Your response should be the complete data, transcribed exactly.

BEGIN Input data

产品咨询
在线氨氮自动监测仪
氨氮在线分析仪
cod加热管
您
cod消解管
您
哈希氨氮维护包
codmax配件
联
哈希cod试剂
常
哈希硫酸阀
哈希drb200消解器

END Input data

**Response for this exercise:**
产品咨询
在线氨氮自动监测仪
氨氮在线分析仪
cod加热管
您
cod消解管
您
哈希氨氮维护包
codmax配件
联
哈希cod试剂
常
哈希硫酸阀
哈希drb200消解器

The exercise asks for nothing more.